Cada peldaño superado lo ponía más ansioso, y, sin darse cuenta, transpiraba como enajenado. Pero esta vez no maldijo su mal estado físico, sino que su timidez, su tendencia a pensar demasiado las cosas y no actuar cuando debía. El creía y esperaba que Lourdes lo quisiera, pero nunca se atrevió a invitarla sola a salir, o simplemente decirle que la quería, o darle un beso. Sencillamente se quedaba mirándola, conversando cualquier cosa sin mayor importancia con ella. Por lo menos estaba seguro de que eran grandes amigos. Pero eso no era suficiente. Agustín necesitaba a una compañera, alguien con quien contar tanto en las cosas más importantes como en las insignificantes, alguien que iría en su ayuda en cualquier momento, como también él necesitaba a alguien a quien cuidar y ayudar en todo lo que estuviera a su alcance. Pero su inseguridad lo mantuvo solo en ese sentido. Y se daba cuenta de todo esto en el momento más crítico de su vida, cuando las posibilidades se agotan en cuestión de segundos, donde ya no queda espacio para quejarse y lamentarse. Si la fortuna le sonreía ese día, no se alejaría de Lourdes nunca.
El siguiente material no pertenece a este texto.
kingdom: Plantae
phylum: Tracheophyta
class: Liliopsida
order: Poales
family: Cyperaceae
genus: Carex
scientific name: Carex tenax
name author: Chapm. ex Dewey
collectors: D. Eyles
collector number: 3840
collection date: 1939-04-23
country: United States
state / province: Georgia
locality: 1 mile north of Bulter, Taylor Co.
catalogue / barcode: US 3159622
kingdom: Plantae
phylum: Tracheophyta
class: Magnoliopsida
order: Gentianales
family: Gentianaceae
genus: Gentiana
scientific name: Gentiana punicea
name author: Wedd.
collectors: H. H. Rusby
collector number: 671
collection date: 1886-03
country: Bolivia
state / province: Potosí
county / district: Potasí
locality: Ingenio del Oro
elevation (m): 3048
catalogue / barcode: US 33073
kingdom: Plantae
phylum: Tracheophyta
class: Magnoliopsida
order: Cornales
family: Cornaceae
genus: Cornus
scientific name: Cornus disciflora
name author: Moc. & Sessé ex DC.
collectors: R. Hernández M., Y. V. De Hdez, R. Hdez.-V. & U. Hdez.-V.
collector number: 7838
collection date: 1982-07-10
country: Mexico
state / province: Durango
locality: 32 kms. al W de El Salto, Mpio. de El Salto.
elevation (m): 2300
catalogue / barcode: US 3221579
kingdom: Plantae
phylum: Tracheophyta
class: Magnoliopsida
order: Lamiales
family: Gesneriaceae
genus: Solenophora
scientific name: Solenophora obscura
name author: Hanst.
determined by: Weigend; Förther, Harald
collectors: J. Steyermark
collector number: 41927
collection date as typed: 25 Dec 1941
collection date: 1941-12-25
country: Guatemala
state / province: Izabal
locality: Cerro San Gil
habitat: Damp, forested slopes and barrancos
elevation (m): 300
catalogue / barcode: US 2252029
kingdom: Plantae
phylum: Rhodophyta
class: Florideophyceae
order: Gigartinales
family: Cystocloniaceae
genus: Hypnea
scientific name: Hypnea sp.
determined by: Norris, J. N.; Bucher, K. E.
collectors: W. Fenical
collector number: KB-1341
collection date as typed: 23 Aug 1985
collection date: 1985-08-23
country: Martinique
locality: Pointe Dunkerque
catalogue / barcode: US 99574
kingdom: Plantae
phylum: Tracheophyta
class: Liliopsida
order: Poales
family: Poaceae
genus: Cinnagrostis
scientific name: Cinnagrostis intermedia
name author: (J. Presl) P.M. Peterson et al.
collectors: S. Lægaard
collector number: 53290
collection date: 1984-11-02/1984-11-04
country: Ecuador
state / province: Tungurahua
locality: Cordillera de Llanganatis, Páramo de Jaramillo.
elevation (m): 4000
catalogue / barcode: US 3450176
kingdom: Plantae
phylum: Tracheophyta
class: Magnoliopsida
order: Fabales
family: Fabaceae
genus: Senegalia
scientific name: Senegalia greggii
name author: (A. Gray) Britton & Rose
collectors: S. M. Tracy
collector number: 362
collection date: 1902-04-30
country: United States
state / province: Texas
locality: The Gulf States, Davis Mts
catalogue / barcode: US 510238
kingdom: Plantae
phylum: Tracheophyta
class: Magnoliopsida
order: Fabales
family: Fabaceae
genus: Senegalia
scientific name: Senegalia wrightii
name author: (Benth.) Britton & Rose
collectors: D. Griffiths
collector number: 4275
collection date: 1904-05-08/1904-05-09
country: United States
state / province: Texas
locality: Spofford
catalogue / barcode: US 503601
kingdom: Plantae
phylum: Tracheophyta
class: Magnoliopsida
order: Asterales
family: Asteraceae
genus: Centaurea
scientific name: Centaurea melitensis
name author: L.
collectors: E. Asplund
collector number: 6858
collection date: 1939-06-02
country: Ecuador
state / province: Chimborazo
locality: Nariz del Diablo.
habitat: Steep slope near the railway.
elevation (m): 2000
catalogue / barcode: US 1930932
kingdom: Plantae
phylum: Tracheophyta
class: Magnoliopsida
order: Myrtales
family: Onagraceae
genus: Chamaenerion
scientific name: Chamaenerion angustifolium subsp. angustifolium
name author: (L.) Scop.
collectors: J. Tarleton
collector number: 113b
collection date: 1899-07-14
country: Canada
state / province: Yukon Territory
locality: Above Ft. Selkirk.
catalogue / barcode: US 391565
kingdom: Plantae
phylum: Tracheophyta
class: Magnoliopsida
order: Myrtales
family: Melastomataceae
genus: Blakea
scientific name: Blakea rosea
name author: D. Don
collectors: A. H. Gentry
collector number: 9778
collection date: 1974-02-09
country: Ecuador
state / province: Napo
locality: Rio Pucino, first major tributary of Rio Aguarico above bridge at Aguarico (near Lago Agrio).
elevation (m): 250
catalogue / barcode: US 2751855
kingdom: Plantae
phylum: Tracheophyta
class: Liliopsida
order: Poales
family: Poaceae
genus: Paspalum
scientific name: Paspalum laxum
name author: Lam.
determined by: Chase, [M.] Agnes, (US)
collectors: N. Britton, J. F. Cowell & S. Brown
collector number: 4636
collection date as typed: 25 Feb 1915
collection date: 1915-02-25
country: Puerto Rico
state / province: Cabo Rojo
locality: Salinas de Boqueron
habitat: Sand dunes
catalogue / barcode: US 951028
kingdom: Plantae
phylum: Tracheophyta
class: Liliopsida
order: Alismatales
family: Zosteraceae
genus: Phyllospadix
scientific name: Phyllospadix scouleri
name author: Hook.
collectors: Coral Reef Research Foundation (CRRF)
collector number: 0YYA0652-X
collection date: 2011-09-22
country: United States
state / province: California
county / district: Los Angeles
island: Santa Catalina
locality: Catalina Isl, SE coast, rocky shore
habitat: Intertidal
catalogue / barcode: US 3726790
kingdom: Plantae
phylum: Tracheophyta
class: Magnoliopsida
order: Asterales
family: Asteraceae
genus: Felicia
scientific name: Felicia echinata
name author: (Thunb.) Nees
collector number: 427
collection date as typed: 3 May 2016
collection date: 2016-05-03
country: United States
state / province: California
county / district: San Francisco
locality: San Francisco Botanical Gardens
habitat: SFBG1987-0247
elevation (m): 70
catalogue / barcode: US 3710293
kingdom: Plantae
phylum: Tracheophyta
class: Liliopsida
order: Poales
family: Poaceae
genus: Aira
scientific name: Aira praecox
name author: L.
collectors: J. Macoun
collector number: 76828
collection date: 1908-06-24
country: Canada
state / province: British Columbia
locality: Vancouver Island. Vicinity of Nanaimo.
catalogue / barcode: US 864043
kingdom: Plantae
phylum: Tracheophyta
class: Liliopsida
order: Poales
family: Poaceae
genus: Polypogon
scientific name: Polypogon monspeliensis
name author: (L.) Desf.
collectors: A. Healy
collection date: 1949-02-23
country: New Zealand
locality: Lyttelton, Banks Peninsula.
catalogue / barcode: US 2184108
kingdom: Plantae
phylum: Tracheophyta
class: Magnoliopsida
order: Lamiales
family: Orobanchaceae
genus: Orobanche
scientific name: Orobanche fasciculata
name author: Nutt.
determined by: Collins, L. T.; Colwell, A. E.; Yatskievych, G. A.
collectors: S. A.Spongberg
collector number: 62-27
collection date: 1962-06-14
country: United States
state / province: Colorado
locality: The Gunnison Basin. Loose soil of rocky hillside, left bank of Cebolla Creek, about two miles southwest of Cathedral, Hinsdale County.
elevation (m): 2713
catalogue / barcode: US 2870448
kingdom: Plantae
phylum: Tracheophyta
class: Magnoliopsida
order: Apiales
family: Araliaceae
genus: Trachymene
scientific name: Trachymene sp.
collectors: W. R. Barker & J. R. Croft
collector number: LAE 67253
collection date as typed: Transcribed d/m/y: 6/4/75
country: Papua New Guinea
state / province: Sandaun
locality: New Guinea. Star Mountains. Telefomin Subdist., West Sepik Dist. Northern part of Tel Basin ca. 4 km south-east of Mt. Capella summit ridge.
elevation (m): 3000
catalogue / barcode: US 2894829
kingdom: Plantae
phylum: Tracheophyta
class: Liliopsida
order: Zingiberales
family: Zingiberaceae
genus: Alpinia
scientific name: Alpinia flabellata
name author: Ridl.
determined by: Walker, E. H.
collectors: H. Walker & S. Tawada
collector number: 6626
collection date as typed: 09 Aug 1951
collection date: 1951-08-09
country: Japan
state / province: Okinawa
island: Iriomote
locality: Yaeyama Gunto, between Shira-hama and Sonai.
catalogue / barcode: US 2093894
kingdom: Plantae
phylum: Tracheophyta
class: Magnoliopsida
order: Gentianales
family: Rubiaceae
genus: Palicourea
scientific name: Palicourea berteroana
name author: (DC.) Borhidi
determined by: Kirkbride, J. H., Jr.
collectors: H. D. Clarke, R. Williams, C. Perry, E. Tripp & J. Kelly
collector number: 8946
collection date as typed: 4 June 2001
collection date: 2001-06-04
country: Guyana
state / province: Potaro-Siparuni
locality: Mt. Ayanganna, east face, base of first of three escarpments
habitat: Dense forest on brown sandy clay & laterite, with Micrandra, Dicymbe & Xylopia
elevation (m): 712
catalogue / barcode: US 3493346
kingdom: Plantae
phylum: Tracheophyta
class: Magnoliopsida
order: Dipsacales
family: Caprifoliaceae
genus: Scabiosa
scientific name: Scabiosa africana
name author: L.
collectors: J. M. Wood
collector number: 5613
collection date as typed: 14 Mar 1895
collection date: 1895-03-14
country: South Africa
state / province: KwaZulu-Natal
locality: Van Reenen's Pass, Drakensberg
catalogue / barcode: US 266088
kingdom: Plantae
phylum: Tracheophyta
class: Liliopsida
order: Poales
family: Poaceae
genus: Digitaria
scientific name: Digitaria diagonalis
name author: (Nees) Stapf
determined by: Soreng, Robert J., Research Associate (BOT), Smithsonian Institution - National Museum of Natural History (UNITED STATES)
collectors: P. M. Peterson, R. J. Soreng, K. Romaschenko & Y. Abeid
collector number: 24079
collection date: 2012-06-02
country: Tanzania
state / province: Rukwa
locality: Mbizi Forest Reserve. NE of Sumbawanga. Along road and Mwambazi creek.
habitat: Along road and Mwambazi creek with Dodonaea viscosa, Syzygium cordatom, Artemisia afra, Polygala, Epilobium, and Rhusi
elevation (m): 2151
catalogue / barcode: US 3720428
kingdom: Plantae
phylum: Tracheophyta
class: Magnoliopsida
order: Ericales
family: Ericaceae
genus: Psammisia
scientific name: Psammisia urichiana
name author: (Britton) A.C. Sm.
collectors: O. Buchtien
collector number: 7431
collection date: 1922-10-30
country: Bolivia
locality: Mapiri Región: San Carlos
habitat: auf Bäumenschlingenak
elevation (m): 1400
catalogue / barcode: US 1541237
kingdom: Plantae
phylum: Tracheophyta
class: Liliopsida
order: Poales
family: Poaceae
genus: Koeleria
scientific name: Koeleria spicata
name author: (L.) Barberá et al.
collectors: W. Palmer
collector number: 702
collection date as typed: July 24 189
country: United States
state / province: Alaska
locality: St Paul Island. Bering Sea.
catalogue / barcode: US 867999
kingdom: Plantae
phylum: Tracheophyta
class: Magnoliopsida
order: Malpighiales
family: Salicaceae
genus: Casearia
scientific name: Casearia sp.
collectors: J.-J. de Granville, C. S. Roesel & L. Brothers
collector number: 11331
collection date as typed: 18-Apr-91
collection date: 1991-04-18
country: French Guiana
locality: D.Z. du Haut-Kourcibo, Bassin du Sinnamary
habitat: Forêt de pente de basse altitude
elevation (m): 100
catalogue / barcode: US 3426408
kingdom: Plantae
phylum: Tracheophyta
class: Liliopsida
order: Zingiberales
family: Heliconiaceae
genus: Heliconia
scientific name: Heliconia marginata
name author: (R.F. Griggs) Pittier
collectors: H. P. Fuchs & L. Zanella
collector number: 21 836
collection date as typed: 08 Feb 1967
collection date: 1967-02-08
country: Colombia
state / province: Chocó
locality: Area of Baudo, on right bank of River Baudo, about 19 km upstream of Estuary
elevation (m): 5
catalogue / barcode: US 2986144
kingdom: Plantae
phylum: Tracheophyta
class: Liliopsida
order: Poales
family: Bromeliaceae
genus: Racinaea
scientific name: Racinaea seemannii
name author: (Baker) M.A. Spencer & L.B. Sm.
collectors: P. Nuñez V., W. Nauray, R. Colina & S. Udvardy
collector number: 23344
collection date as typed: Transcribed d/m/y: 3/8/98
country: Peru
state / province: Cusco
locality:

Llevaba 15 pisos, y las piernas le temblaban. Estaba tan cerca, que nada impediría que siguiera su camino. Es así como el abogado, empapado, con mucha sed, y nervios, llegó al piso 17.

Agustín respiró profundamente antes de dirigirse a la puerta del departamento. Se secó la cara —la cual le ardía aun por los cortes del accidente— y se trató de peinar un poco. Ya frente a la puerta, se fijó en que ésta estaba entreabierta. ¿Qué significaba esto? No había tiempo que perder, y entró.

La casa estaba a oscuras, pero había algo diferente en el ambiente. Algo que lo incomodaba un poco. Con pistola en mano, se acercó lentamente al dormitorio de la mujer a quien buscaba. Y fue ahí cuando pudo comprender qué era lo que le llamaba la atención. A diferencia de todos los demás lugares, aquí no reinaba el silencio absoluto. Había un ligero sonido que recorría las murallas de la casa.

Abrió la puerta del dormitorio de Lourdes, con la que soñaba recurrentemente, y sus ojos se abrieron de par en par, demostrando incredulidad y conmoción. Agustín entró a la pieza y cerró la puerta tras de sí.